**About this exercise**
Set down the complete data exactly as it appears below.

Records excerpted from a collection
Content starts

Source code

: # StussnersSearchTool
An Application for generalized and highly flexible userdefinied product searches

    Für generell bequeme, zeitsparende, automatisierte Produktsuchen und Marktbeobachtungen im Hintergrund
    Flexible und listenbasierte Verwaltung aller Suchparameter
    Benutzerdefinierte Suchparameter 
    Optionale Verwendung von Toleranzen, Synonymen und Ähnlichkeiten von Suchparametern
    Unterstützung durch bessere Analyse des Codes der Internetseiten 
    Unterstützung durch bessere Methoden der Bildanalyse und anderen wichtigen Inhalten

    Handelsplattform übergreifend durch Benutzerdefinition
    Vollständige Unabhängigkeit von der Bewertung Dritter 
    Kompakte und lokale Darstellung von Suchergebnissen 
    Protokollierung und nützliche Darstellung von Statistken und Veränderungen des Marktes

Content ends

**Response**
Source code

: # StussnersSearchTool
An Application for generalized and highly flexible userdefinied product searches

    Für generell bequeme, zeitsparende, automatisierte Produktsuchen und Marktbeobachtungen im Hintergrund
    Flexible und listenbasierte Verwaltung aller Suchparameter
    Benutzerdefinierte Suchparameter 
    Optionale Verwendung von Toleranzen, Synonymen und Ähnlichkeiten von Suchparametern
    Unterstützung durch bessere Analyse des Codes der Internetseiten 
    Unterstützung durch bessere Methoden der Bildanalyse und anderen wichtigen Inhalten

    Handelsplattform übergreifend durch Benutzerdefinition
    Vollständige Unabhängigkeit von der Bewertung Dritter 
    Kompakte und lokale Darstellung von Suchergebnissen 
    Protokollierung und nützliche Darstellung von Statistken und Veränderungen des Marktes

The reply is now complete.